On the surface, it makes perfect sense. Identify your niche and the very specific way you can offer a service or product to improve your odds of succeeding. However, what happens when you fall into the trap of doing one thing so well that it blinds you to what’s happening around you?
This blind spot came to mind when I saw a recent list of brands that no longer exist. Lehman Brothers, Washington Mutual, and Wachovia were obviously casualties of the financial crisis. But the one that caught my eye was the disappearance of Saab.
Saab had a niche and delivered a very specific product. But Saab made a mistake. It picked a niche that didn’t give it much flexibility or room for growth. So despite managing to do one thing really well for many years, Saab went bankrupt December 19, 2011.
In a report reviewing the demise of Saab, authors Matthias Holweg and Nick Oliver highlighted how Saab feel into the trap of relying on doing one thing well. But that one thing proved to have an expiration date:
Taking a wider perspective, the fundamental economics of the modern automotive industry simply can no longer support individualistic designs at the prices that Saab was able to command. Low volume producers can survive when their customers are ones with very deep pockets. If their customers don’t have deep pockets then they at least need to be plentiful in number. Sadly, Saab’s customers were neither.
Whether it was planned or not, Saab’s strategy placed it in the middle of the road, another aspect that doing one thing well can blind us to. We tell ourselves that because we focused on one thing we aren’t hedging our bets, but the entrepreneur’s trap opens wide if we’ve picked one thing that doesn’t inspire much emotion one way or the other.
For instance, one of the reasons restaurants like In-N-Out, Five Guys, and Shake Shack have made us willing to pony up $5+ for a burger is they’ve changed our expectations of a fast-food burger. We want this different experience. It’s such a clear step up from the McDonald’s, Wendy’s, and Burger King experience that it stands out. Even more interesting, if you take a look at their menus, the available options are fewer than what you see going through the standard drive-thru.
Now, they can get away with this strategy of offering fewer options at a higher cost, but only so long as they continue to deliver food that excels AND customers are willing to pay more for that experience. They’ve picked a side, they’re doing one thing well, and for now they’re avoiding the trap.
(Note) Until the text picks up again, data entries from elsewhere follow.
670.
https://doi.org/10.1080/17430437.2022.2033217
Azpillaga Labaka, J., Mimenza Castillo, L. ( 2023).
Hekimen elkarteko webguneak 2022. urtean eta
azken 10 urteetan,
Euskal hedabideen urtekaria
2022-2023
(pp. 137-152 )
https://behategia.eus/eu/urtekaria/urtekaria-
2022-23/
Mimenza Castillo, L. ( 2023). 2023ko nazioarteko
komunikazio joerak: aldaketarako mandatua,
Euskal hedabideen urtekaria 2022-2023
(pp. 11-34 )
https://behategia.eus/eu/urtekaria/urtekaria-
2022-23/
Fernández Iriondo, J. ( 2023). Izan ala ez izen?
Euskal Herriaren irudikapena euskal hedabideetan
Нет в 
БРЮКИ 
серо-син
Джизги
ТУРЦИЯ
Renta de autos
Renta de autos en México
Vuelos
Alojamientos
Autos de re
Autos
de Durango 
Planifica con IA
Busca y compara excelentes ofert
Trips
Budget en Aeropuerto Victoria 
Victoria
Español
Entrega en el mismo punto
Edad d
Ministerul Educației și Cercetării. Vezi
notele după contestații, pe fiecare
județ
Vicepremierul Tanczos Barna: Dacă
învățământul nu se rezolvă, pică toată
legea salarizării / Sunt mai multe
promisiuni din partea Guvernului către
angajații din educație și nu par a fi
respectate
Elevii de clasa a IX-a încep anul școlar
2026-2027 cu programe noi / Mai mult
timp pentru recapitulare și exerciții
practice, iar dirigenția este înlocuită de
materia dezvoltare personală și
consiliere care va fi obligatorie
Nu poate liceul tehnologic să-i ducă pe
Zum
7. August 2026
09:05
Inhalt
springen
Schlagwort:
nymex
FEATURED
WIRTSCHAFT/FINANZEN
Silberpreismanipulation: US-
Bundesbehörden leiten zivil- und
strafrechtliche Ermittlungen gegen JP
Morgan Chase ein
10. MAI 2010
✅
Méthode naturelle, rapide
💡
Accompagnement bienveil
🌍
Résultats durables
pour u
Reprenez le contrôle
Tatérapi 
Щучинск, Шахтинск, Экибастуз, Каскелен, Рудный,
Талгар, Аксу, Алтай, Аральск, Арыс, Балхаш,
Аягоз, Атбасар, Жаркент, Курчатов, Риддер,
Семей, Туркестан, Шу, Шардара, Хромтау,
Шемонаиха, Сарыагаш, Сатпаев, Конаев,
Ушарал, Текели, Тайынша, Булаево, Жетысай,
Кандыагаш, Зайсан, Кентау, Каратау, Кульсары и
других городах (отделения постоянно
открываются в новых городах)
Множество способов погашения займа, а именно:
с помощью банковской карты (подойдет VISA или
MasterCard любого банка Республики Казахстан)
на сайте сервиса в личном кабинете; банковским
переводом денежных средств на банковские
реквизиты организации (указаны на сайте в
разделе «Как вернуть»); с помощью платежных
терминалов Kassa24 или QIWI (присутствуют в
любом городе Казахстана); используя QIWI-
In the coming years we’ll have to see how or if these companies can adapt if we move on from our love affair with expensive burgers.
So as you assess your options consider these questions:
- Does my one thing give me room to grow?
- What triggers can I add to help me see what’s happening around me even as I’m succeeding?
- If the one thing I do well stops being needed, how could I transition to something else?
To be clear, doing one thing well isn’t the primary problem you face. Instead it’s assuming that doing one thing well is all the strategy you need to succeed as an entrepreneur.